▶ **Task to complete**
Each line of the entries below that includes "nicht" belongs in your answer.

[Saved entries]
%%
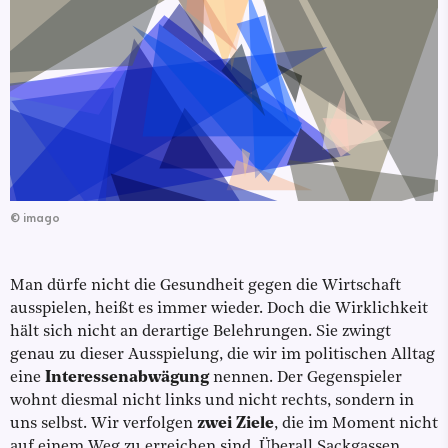
©
imago
Man dürfe nicht die Gesundheit gegen die Wirtschaft
ausspielen, heißt es immer wieder. Doch die Wirklichkeit
hält sich nicht an derartige Belehrungen. Sie zwingt
genau zu dieser Ausspielung, die wir im politischen Alltag
eine
Interessenabwägung
nennen. Der Gegenspieler
wohnt diesmal nicht links und nicht rechts, sondern in
uns selbst. Wir verfolgen
zwei Ziele
, die im Moment nicht
auf einem Weg zu erreichen sind. Überall Sackgassen,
%%
▶ **Task response**
Man dürfe nicht die Gesundheit gegen die Wirtschaft
hält sich nicht an derartige Belehrungen. Sie zwingt
wohnt diesmal nicht links und nicht rechts, sondern in
, die im Moment nicht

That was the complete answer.